Any chance on saving some of the '90 Bordeaux and the Vogue for Thursday? Seems like no one will remember that lamb course with all of those great wines.

Definitely cheese with the '70 and '75 Latours. That could be the most interesting course of the night.

Have a wonderful night!

All Dan Kravitz said. And i would like to enfatize this line in particular.

my 2c would be throw in some palate cleanser in between. A bottle of extra brut champagne or some white burg could be great. Maybe start with the Champagne and save the Charlie to serve between the Pinot and Cab.

There is the quintessential, archetypal Berserker response: add more wine to the menu!

LOVE it.

BTW, I have no suggestions, but find the discussion enormously entertaining

I agree with Dan, except that I would serve the Vogüe AFTER the red Bordeaux …
It is very dangerous to serve dry Bordeaux after a (most probably heavy sweet) Prüm … that can ruin the taste for the dry reds.
Same for the Musigny which should have a nice sweetness from extract and maturity …

I had always difficulties to appreciate a dry red after an (even slightly) sweet white …

Also not sure about the pairing with the food … whats the dressing for the wedge salad ?
I would first figure out the wine flights - and then match the food … not the other way round.

Have fun!

Exact opposite from me - I’d do less wine.
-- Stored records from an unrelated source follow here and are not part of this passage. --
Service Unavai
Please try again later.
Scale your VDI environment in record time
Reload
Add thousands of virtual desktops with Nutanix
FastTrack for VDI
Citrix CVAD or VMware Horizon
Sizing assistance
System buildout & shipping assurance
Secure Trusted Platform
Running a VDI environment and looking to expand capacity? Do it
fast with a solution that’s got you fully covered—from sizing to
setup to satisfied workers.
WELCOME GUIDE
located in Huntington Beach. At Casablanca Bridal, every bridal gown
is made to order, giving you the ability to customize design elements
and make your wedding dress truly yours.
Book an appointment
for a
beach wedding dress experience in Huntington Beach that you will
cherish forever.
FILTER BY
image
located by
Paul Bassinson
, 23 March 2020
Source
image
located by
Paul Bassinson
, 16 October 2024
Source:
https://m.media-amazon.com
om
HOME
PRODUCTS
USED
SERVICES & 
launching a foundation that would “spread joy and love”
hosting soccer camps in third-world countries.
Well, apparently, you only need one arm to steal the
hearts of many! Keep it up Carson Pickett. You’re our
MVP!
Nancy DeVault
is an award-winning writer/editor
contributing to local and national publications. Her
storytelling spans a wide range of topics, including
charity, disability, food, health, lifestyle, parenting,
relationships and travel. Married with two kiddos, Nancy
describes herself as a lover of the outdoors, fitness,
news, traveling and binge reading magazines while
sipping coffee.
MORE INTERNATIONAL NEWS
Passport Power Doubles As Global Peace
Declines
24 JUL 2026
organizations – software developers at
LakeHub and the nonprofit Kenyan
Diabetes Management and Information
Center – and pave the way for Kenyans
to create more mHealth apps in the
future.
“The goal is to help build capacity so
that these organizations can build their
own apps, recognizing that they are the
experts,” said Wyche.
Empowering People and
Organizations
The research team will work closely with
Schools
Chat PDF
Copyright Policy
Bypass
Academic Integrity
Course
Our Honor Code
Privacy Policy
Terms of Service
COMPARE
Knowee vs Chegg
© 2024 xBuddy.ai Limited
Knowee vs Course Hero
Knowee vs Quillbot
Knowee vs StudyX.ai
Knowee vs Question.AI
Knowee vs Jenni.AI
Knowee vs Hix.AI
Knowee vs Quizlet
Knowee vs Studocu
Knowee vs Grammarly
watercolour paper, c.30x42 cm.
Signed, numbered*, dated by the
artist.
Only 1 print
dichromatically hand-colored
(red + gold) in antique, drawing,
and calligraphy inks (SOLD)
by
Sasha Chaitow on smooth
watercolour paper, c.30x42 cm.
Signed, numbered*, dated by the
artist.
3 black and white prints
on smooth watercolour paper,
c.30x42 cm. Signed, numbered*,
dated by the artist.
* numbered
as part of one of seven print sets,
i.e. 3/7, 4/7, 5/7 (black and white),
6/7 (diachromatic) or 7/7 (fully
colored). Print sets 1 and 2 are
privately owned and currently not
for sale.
Frankly, I’d remove the '90 Vogue entirely, and I’m a Burgundy lover! I don’t see it fitting any of the food courses. If it’s going to be included, I agree with others that it should go after the Bordeaux, but at that point there has been a great deal of wine and your palate is in a certain place, as is your nose. I would hesitate to open an important bottle like that in a situation where it could be forgotten, or where the deck has been stacked against it.

Also agree with Dan that the Prum could happily move to the dessert course. The sugar thing is difficult to overcome for me as well.

In any case, it will be a great evening.

A 12 year old Kab isn’t going to be very sweet. I wouldn’t pair with a desert.

I had it about 3 weeks ago, and it was showing a discernible sweetness.

Well I don’t think we contradict each other…

Did you consider it an ideal desert wine?

I did not consider it an ideal dessert wine, and it certainly would not have enough sweetness to work with some desserts; but that wasn’t the question posed by the OP. For a pumpkin cheesecake, which is a particularly savory dessert, and not overly sweet (not when I make it anyway) I think it would work very nicely, which I don’t think is the case with putting it first in the line-up, where even the amount of sweetness it has would be a tough place to begin.

Well thank goodness tastes differ!

Agreed 100%.
It’s a mess of a wine…and I’m a Burgundy lover!

Thanks for all the input! Yeah, I think that I’ll do something other than the Musigny…that was an impulse add. The wedge salad will have a light blue dressing. It’s there more out of simplicity. I’m having four buddies over for my annual b-day drink down. Trying to keep it simple. My wife just had foot surgery, so I’m basically on my own. Need to feed eight with my wife and teenage boys.

Wedge salad? Had to look that one up! Slightly out of place in that line-up. Isn’t that the kind of thing they serve up at places like Olive Garden?

Nice looking wine selection, though.